Monday, Jan. 26, 1942
Remember the Dealer
Having had their business taken away from them by OPM's no-new-car order (TIME, Jan. 12), the 44,000 U.S. auto dealers last week were overwhelmed by universal solicitude. From all sides, new business opportunities and promises of help rained on them:
> Detroit's fast-growing Goebel Brewing Co., which seeks more distribution, ran a full-page trade-paper ad inviting the dealers to become beer barons. By using their idle showrooms, storage space, trucks and reputations, dealers were told they could build up profitable beer distributorships. This week Goebel had 30 applicants, was "amazed" by results.
> Joseph Washington Frazer, Willys-Overland Motors president, invited the dealers to become manufacturers. Frazer, swamped with $142,000,000 in war orders (Willys' 1940 sales: $14,557,000), needs and wants subcontractors. So he sent out over 40,000 questionnaires to dealers asking for details on their tools, floor space and manpower. When he gets his answers Frazer will have something no one else has: data on the manufacturing capacities of auto-repair equipment.

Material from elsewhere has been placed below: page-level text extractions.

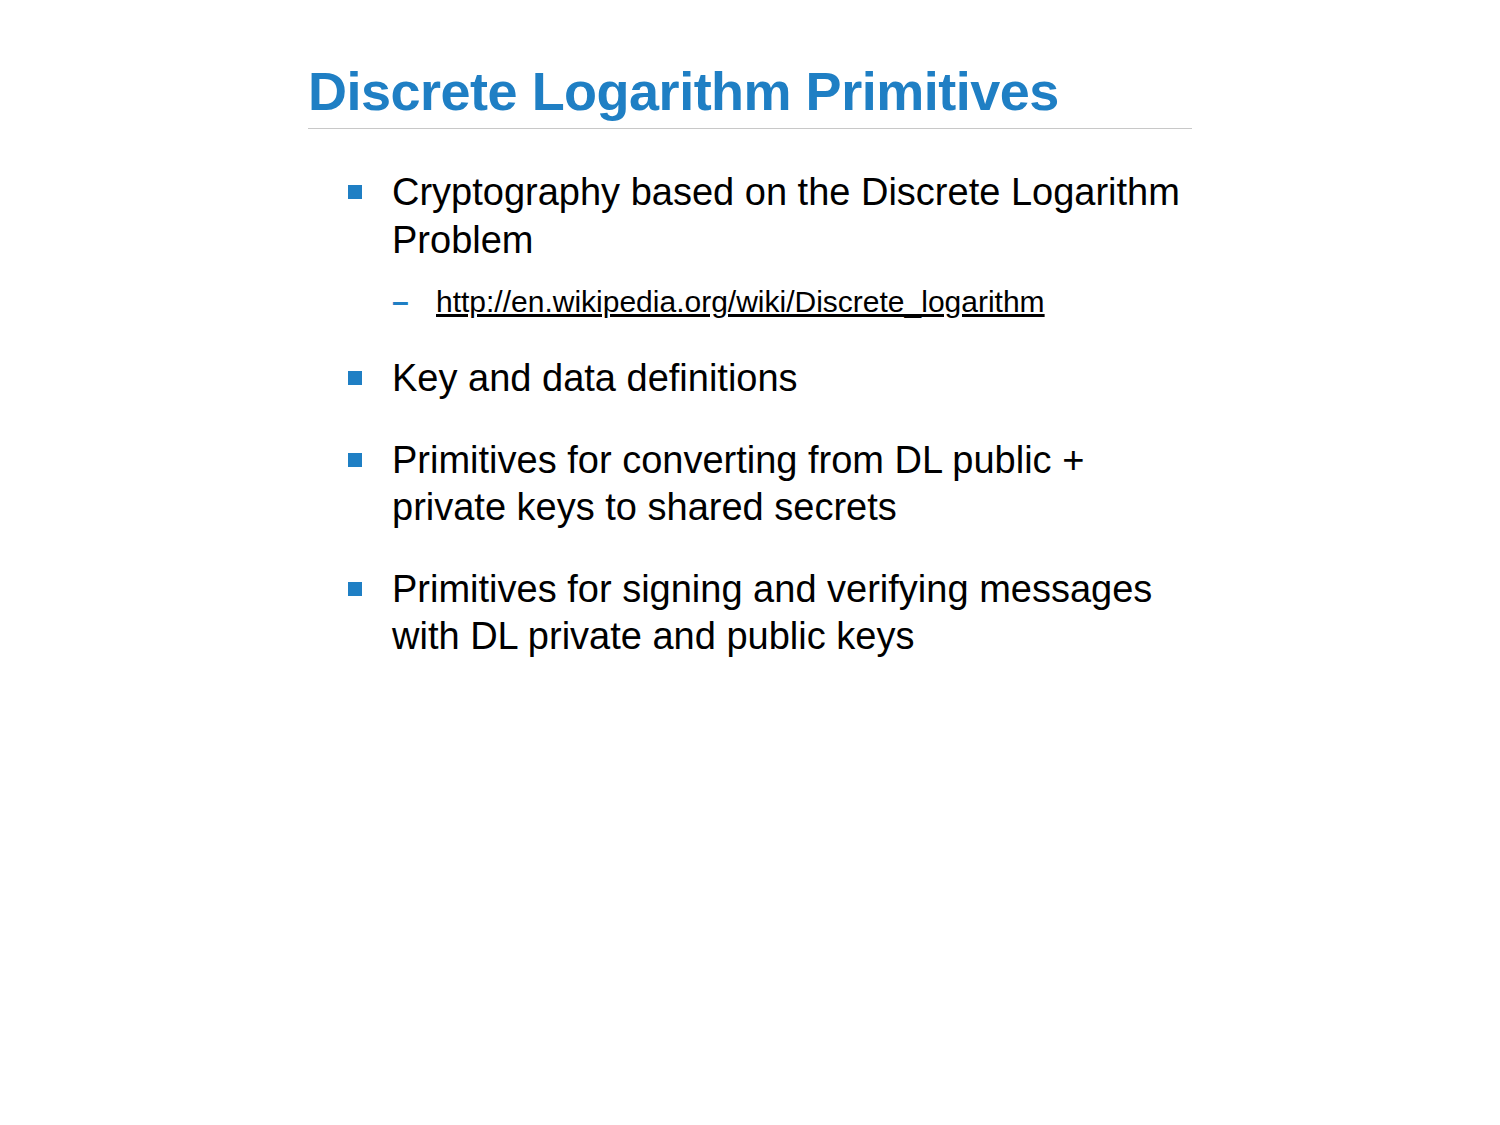Discrete Logarithm Primitives
Cryptography based on the Discrete Logarithm Problem
http://en.wikipedia.org/wiki/Discrete_logarithm
Key and data definitions
Primitives for converting from DL public + private keys to shared secrets
Primitives for signing and verifying messages with DL private and public keys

> At a special remember-the-dealer House hearing in Washington, tough Leon Henderson promised relief. Under the coming rationing scheme dealers will get full list price, plus up to $75 per car for "handling and delivery." Furthermore, RFC this week announced it had earmarked $100,000,000 for loans to dealers. This will prevent any gouging by banks and finance companies holding dealer notes.
Better still, a few lucky dealers will be selling new cars two years hence--something none had dared hope for. This is because Henderson will freeze at least 130,000 new cars onto a 1943 stockpile. On these cars alone, dealer gross profits plus delivery and warehouse charges (running up to $15 a month) should total over $65,000,000.